An example of the good work carried out locally on the economic front by the Order of St. Joseph of Cluny was the establishment of Ferbane Credit Union, which was instigated by Sr Nivard McGrath, when she was the Principal of the local primary school in Ferbane. “She saw the need for such a facility in the community so she got the ball rolling on it, and thankfully it has been a great success ever since,” remarked Sr Maeve. Sr. Nivard is now retired and living in the the Order’s Provincialate in Mount Sackville in Dublin.

Sr Helena from Lumcloon, who was one of the last three sisters to move out of the Ferbane Convent building, spent many years working in India where she established a very successful school which has educated thousands of young Indian girls.

“We firmly believe that education is empowerment , especially among poorer communities,” said Sr Maeve, who added that while “the public face” of the sisters in Ferbane was always in the area of primary and secondary education, they also provided a lot of help to poorer families in the area.

“For example, our kitchen was always an open house where people could just drop in if they were in need of a bite to eat, or some other help, so our sisters did a lot of other good work in the community apart from on the education front.”

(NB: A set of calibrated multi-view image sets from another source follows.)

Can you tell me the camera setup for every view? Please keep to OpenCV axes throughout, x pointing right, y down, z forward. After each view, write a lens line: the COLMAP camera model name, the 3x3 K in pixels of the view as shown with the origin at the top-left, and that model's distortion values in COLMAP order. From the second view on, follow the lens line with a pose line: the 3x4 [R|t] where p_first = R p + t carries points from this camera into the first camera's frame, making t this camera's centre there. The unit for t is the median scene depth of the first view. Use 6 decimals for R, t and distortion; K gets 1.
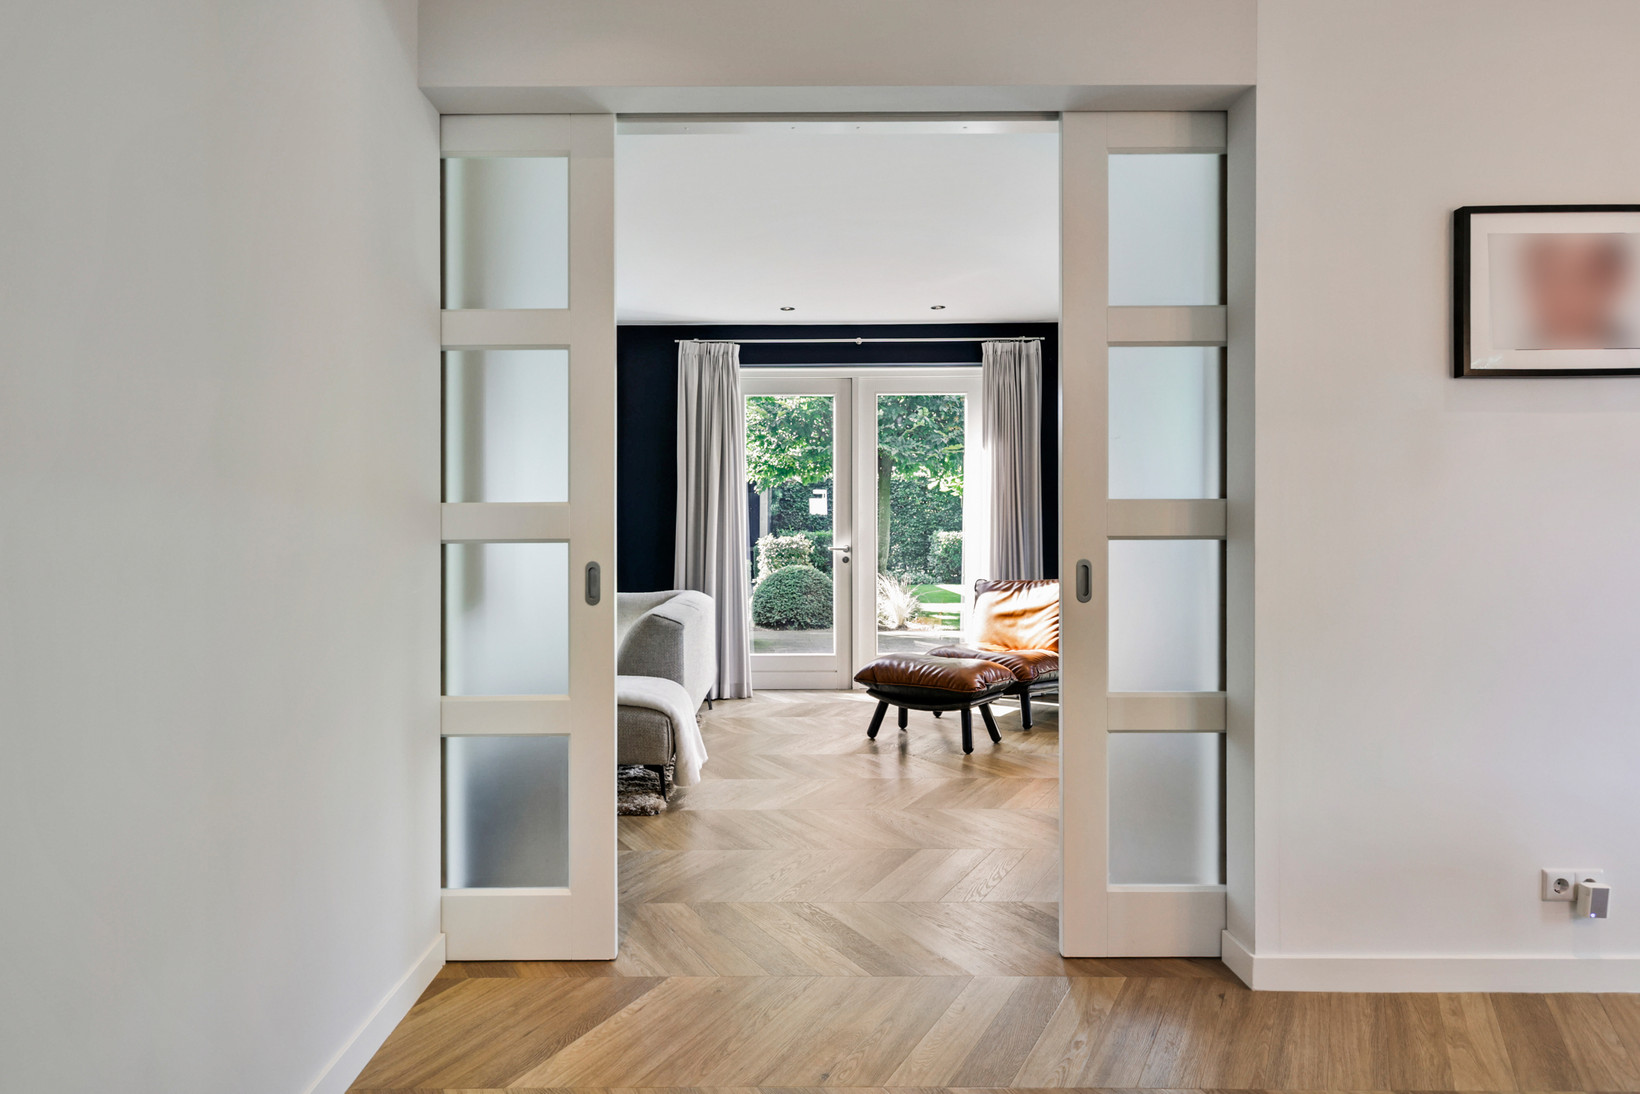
lens RADIAL K [[937.2, 0, 796.7], [0, 937.2, 538.4], [0, 0, 1]] dist [0.010171, -0.002154]
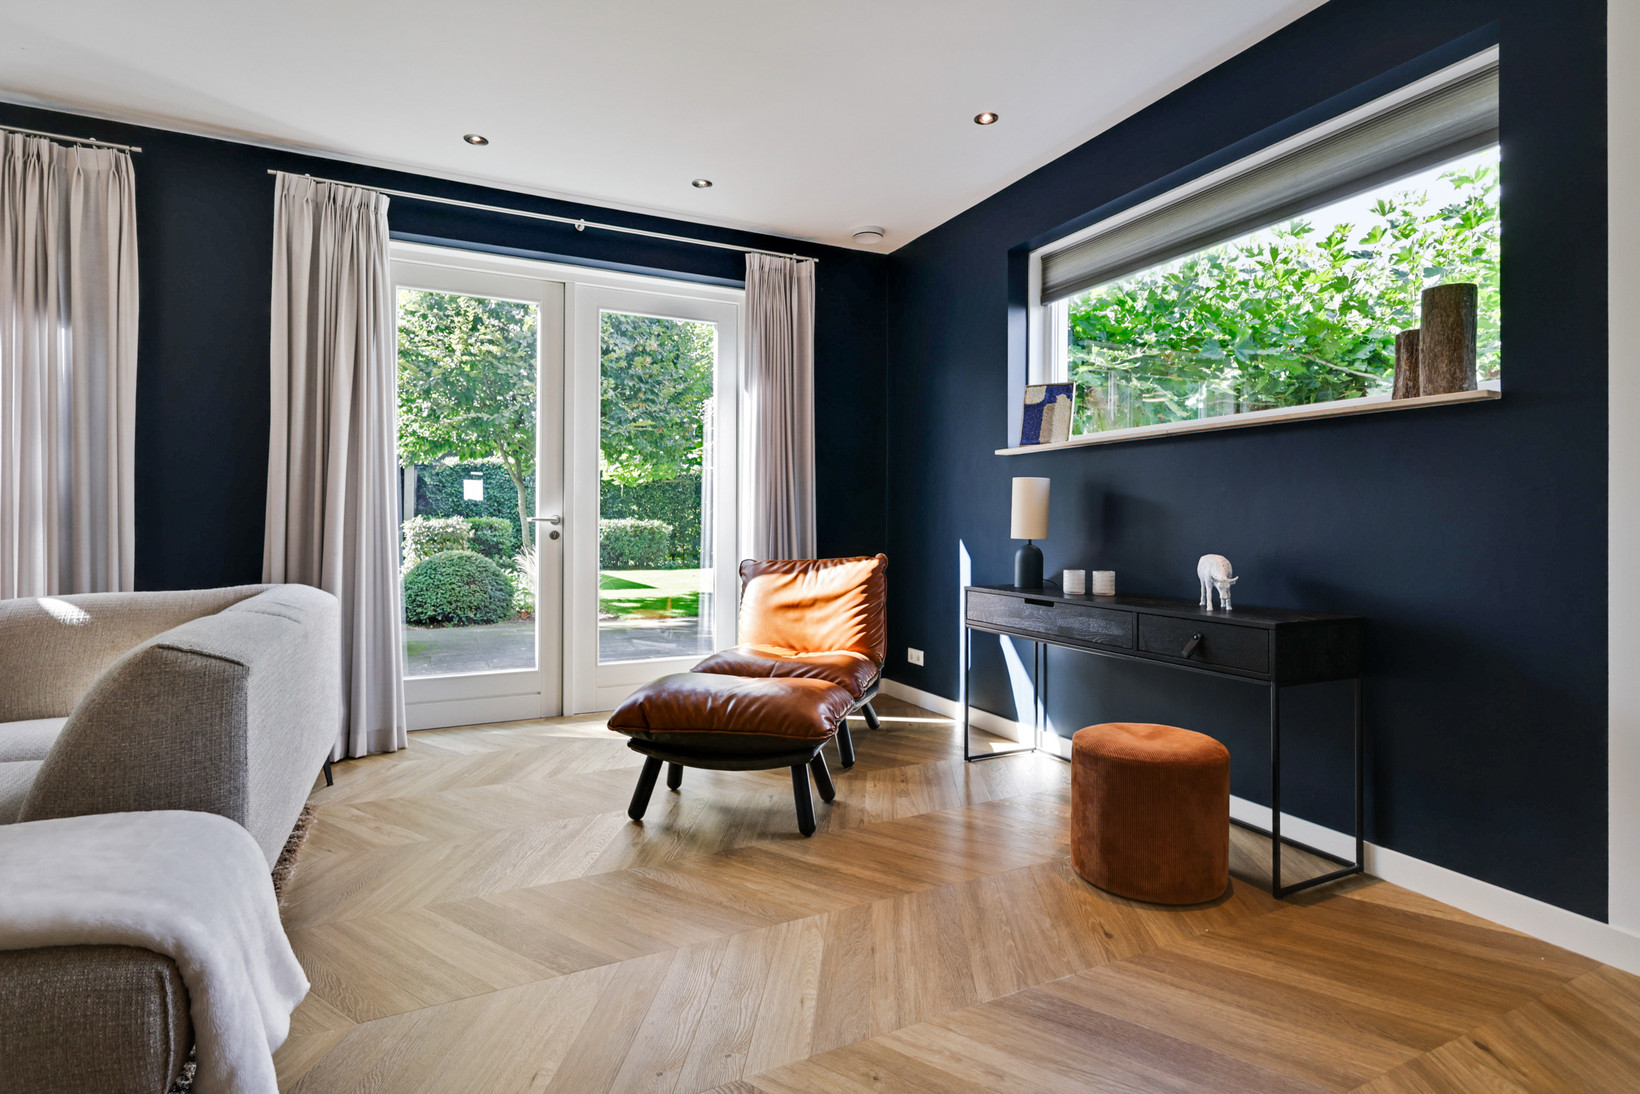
lens RADIAL K [[800.8, 0, 824.6], [0, 800.8, 522.8], [0, 0, 1]] dist [0.001144, -0.001979]
pose [[0.900404, 0.007417, 0.434991, -0.029342], [-0.002889, 0.999935, -0.011070, 0.020300], [-0.435044, 0.008711, 0.900367, 0.378073]]
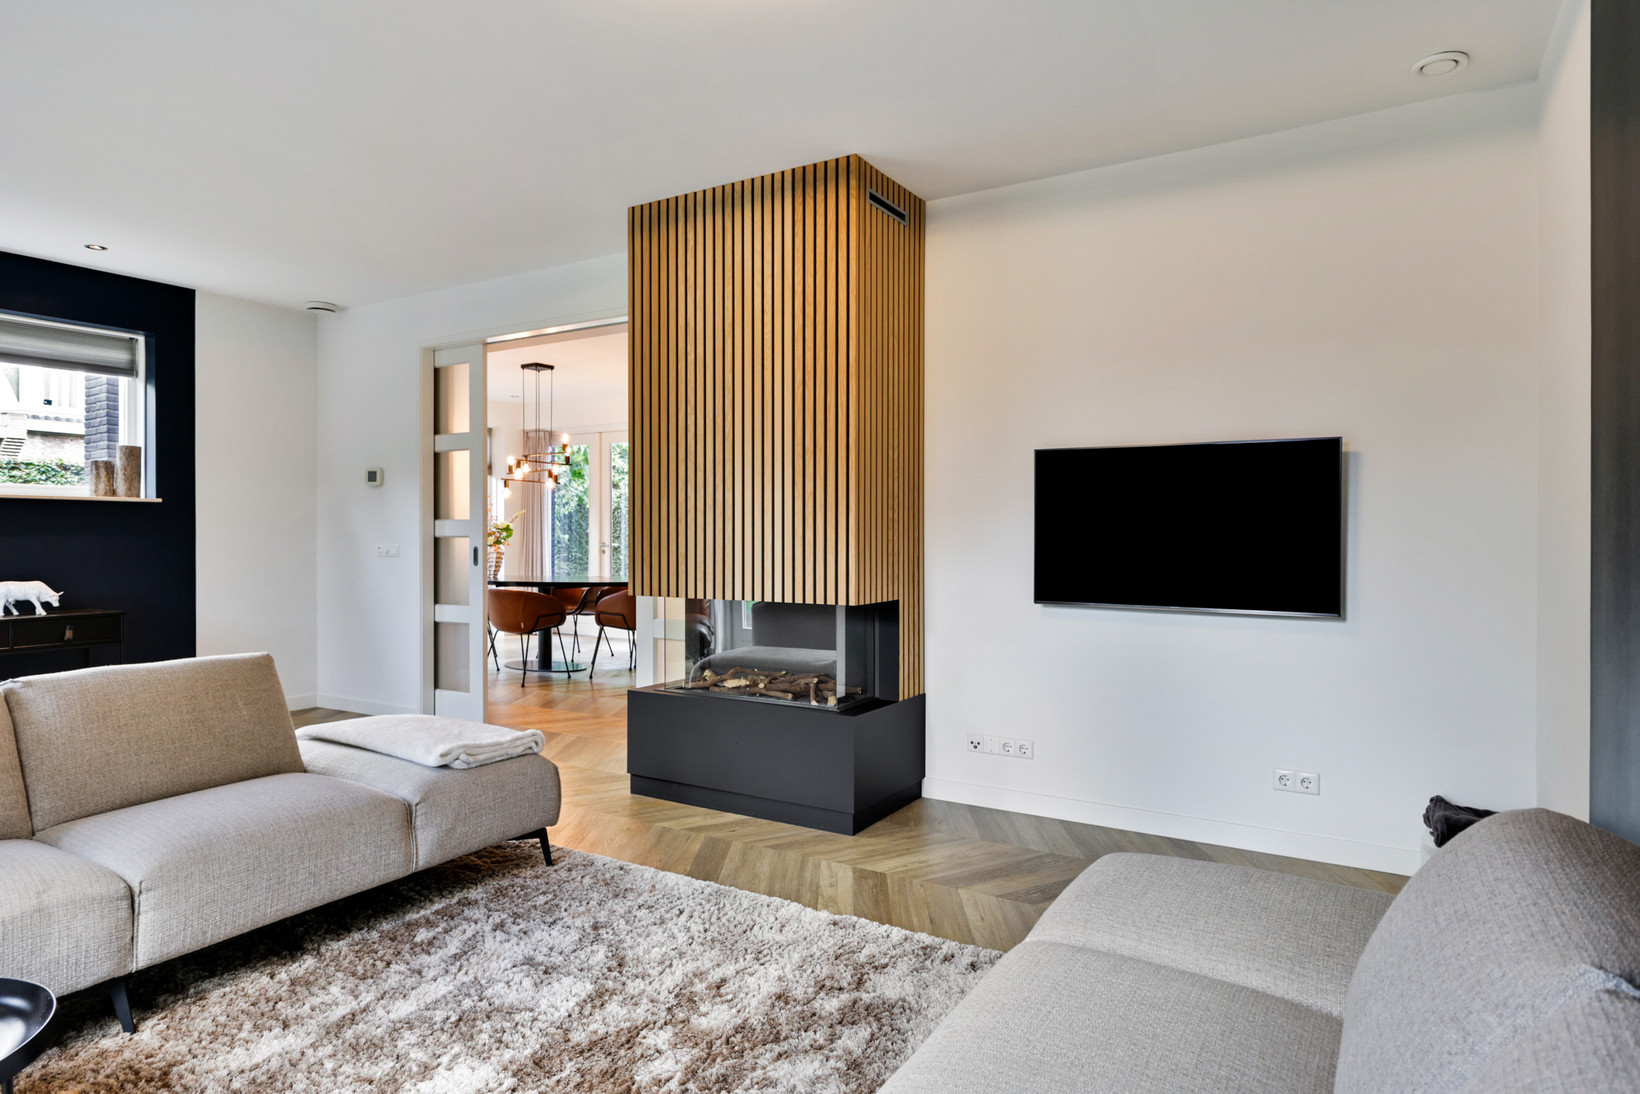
lens RADIAL K [[937.2, 0, 812.1], [0, 937.2, 546.1], [0, 0, 1]] dist [0.010171, -0.002154]
pose [[-0.845080, -0.005214, 0.534614, -0.600064], [0.008116, 0.999712, 0.022579, -0.007901], [-0.534578, 0.023420, -0.844795, 0.941699]]
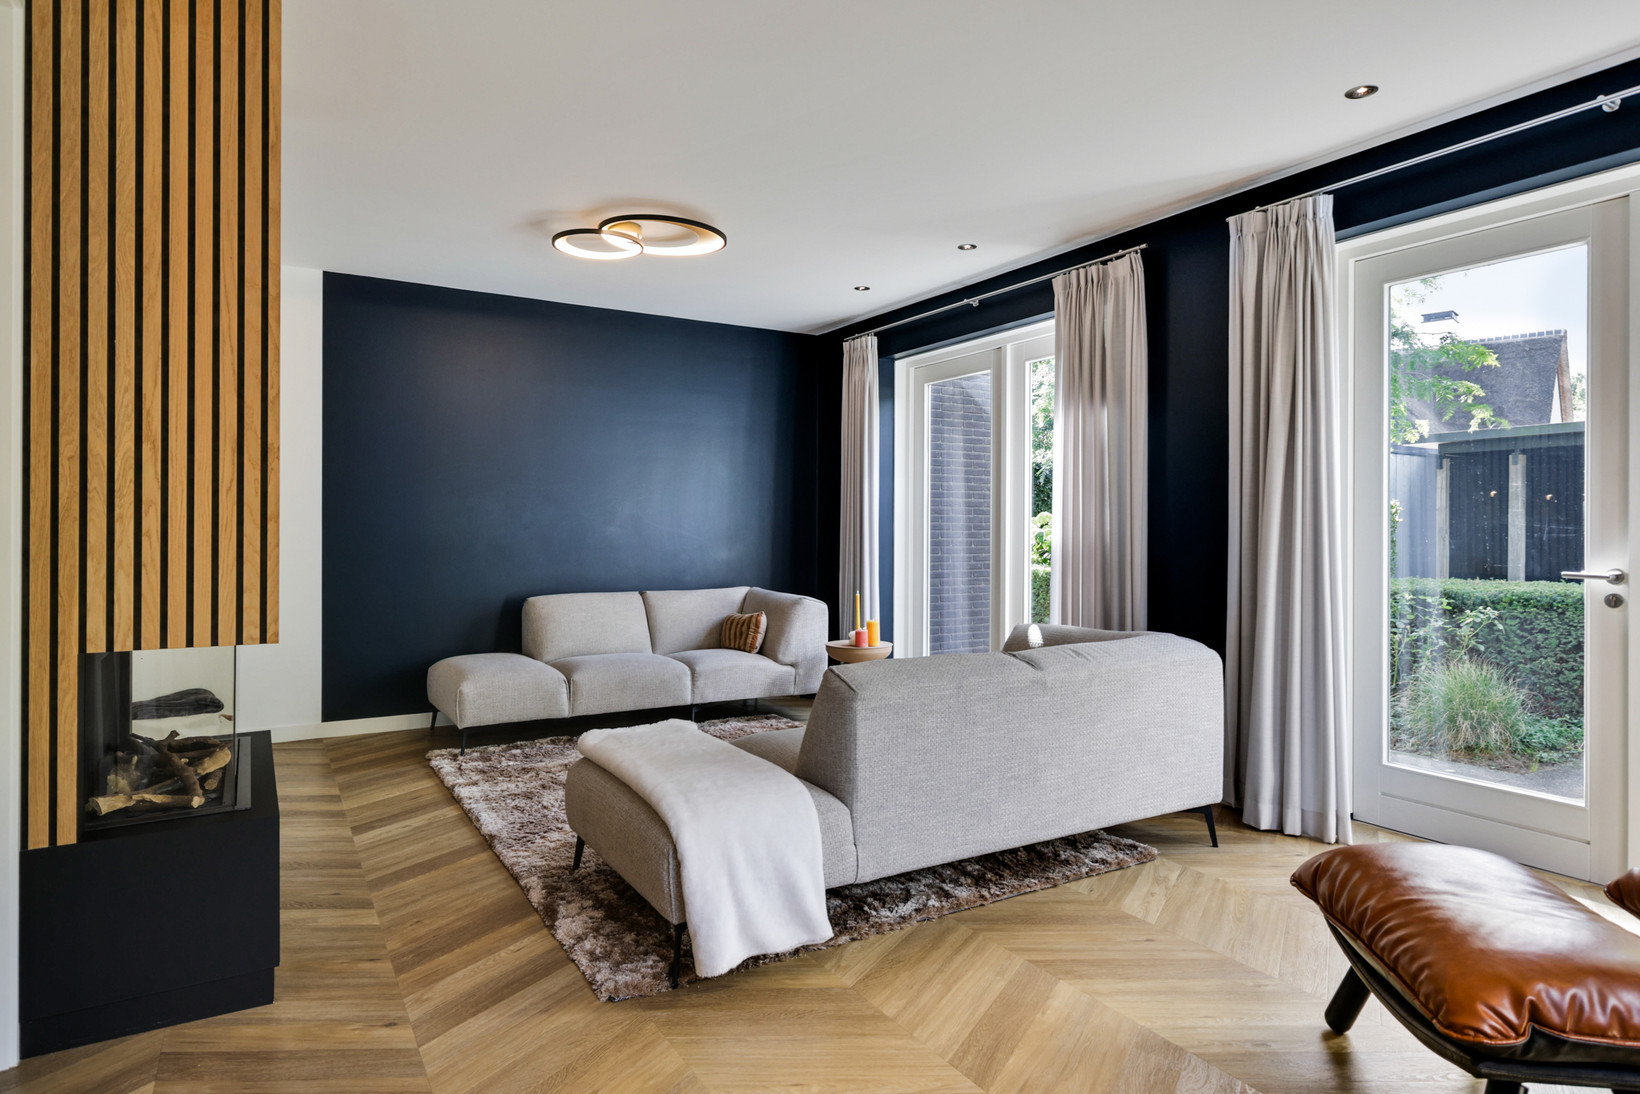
lens RADIAL K [[937.2, 0, 824.3], [0, 937.2, 537.8], [0, 0, 1]] dist [0.010171, -0.002154]
pose [[0.521425, 0.010707, -0.853230, 0.253758], [-0.012505, 0.999910, 0.004905, -0.005510], [0.853205, 0.008112, 0.521512, 0.459961]]
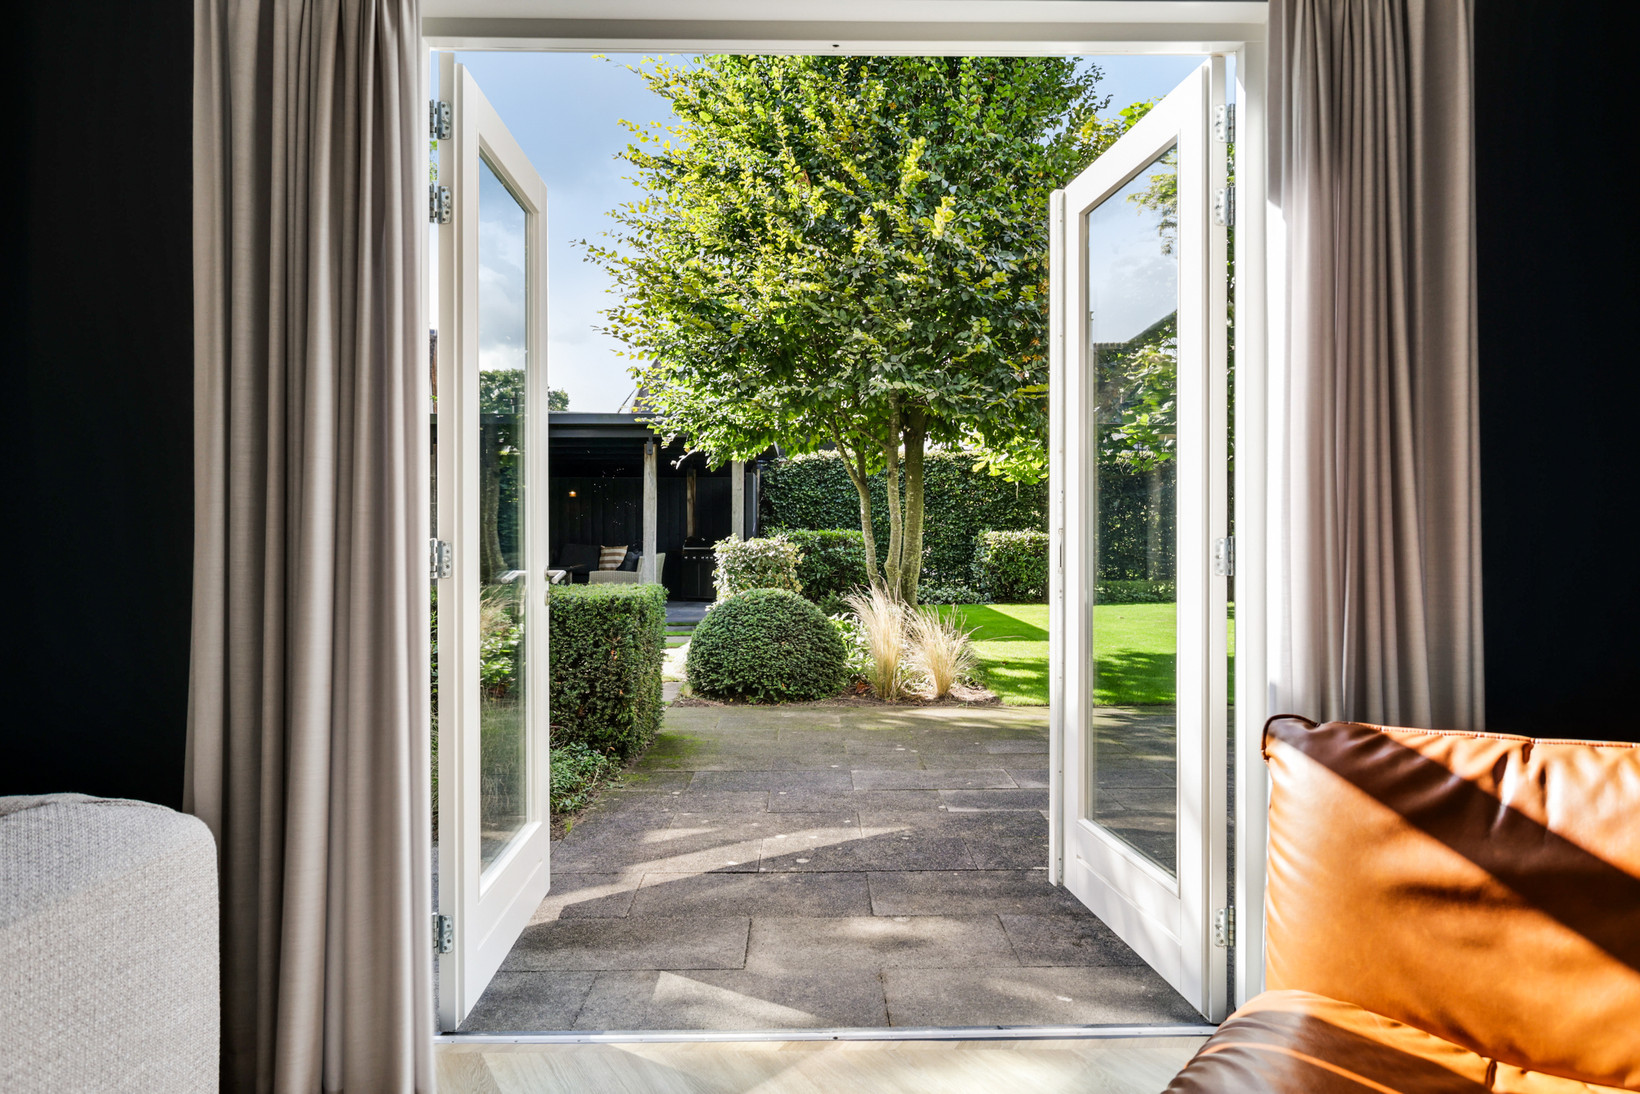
lens RADIAL K [[1043.5, 0, 818.8], [0, 1043.5, 518.0], [0, 0, 1]] dist [0.003541, -0.000987]
pose [[0.999981, 0.002881, 0.005531, 0.058308], [-0.002780, 0.999828, -0.018344, -0.007208], [-0.005583, 0.018329, 0.999816, 0.680590]]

While she acknowledged that the Order of St Joseph of Cluny has “great difficulties” in attracting new vocations in Ireland, Sr Maeve says there is “no shortage of vocations” from abroad. Many of the girls who received their education from sisters who have worked abroad have expressed an interest in joining the Order in Ireland, and have said they would like to take care of the sisters who worked so hard to ensure that they got an education, so that is very encouraging.”

As they move on to a new chapter in their lives, the last three sisters to leave Ferbane Convent leave behind a lasting legacy of commitment and care for the local community which began when Canon Sheridan invited the first three Sisters from the Order of St Joseph of Cluny to come to the Midlands all of 126 years ago!